Get the code for this markdown here.
R Markdown can make labs for biostats more seamless. Instead of copying and pasting your work into a document to submit, you can knit it together here. To open a new markdown document, click File > New File > R Markdown. This is an html document, but you have the option of creating PDF or Word files too.

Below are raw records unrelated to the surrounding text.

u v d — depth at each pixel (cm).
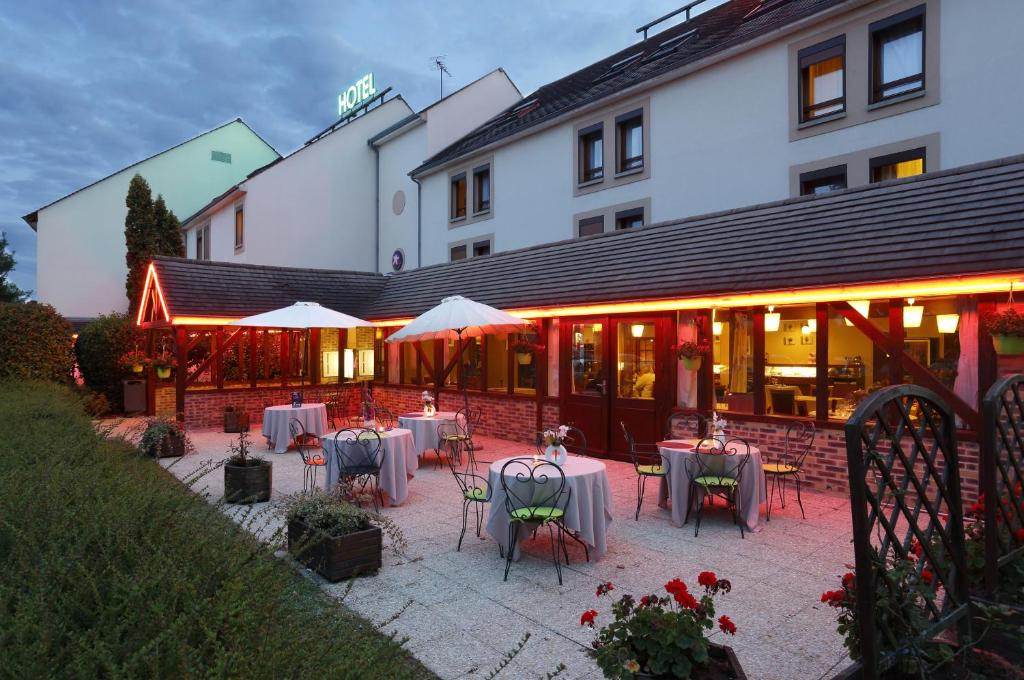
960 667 299
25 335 1489
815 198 968
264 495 785
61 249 2741
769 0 1667
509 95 2553
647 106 1628
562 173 1848
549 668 381
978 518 379
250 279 1600
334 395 1533
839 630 299
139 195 2203
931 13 1158
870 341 791
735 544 619
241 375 1560
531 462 604
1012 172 770
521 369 1242
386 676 238
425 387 1502
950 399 707
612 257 1167
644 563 567
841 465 798
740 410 910
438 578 531
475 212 2159
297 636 232
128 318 1791
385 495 818
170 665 193
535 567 559
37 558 253
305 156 2448
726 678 288
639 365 1027
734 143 1450
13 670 182
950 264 688
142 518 306
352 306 1708
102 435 589
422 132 2373
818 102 1338
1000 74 1084
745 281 870
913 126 1183
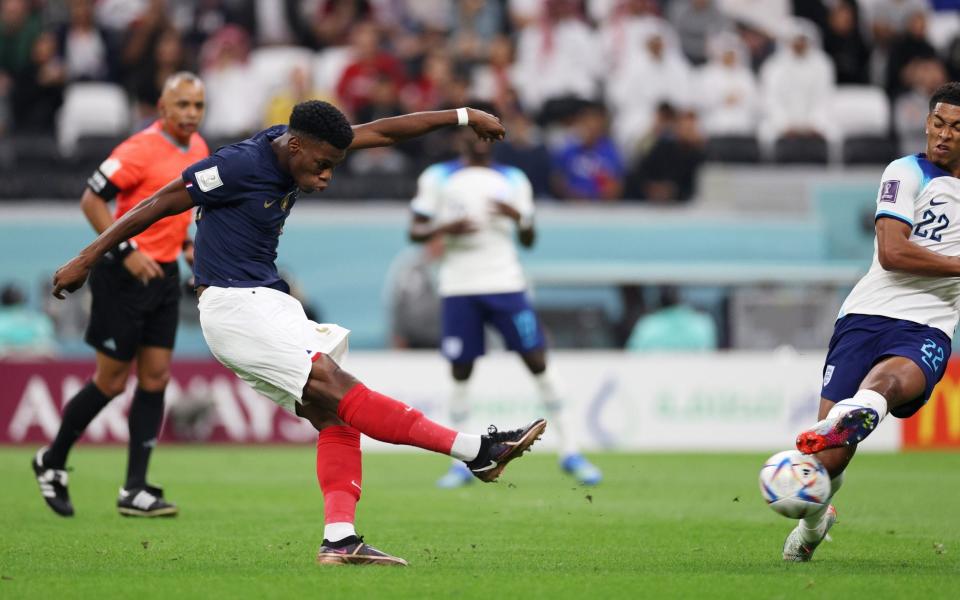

Below you will see an automatic code chunk that contains the text, “knitr::opts_chunk$set(echo = True)”. Click to the left of those closed parenthesis and hit enter. This is the place you should add any libraries that you will be using in your markdown. I plan to use ggplot2 to create graphs for this tutorial. Be sure that you have installed the package first, or else the library will not work. Click “packages” to the right of your coding terminal in RStudio to determine which packages you already have.
Create *italics* by adding one asterisks around your text I am italic
Create **bold** by adding two asterisks around your text I am bold
Create headings of different sizes by using your fav, the hashtag. The greater number of hashtags, the smaller the heading size.
You can embed an R code chunk by clicking Ctrl+Alt+i, which you will need to do if you plan to add in any code to your markdown.
I am going to use data that is built into everyone’s RStudio already, called cars for the Summaries & plots section below.
You can do anything you would normally do in R in R Markdown, like summarize the first 5 lines of the cars data by embedding a new R code chunk and calling on the summary function, like what is shown below.
summary(cars)
## speed dist
## Min. : 4.0 Min. : 2.00
## 1st Qu.:12.0 1st Qu.: 26.00
## Median :15.0 Median : 36.00
## Mean :15.4 Mean : 42.98
## 3rd Qu.:19.0 3rd Qu.: 56.00
## Max. :25.0 Max. :120.00
Or like adding a basic plot like what is shown below.
plot(cars$speed)
You can make the code chunk invisible in your output document by
adding an echo = FALSE parameter in place of
TRUE, which only makes sense if you are in the coding
window and not reading the html document.
Snow <- read.csv("Snow.csv")
head(Snow, 5)
## id inches period temp
## 1 1 5.090 first 29.62
## 2 2 2.306 first 33.13
## 3 3 0.453 first 36.48
## 4 4 0.639 first 35.04
## 5 5 0.604 first 36.65
Here you can see that there are 4 columns of information: id, inches, period, temp. Inches and temperature seem to be continuous numerical data, whereas period is categorical. Chapter 2.3 of your textbook, “Showing associations between 2 variables and differences between groups”, provides information on which type of graphs to use for displaying data types.
If we want to display categorical vs. numerical data, we should use either strip charts, violin plots, or overlaying histograms.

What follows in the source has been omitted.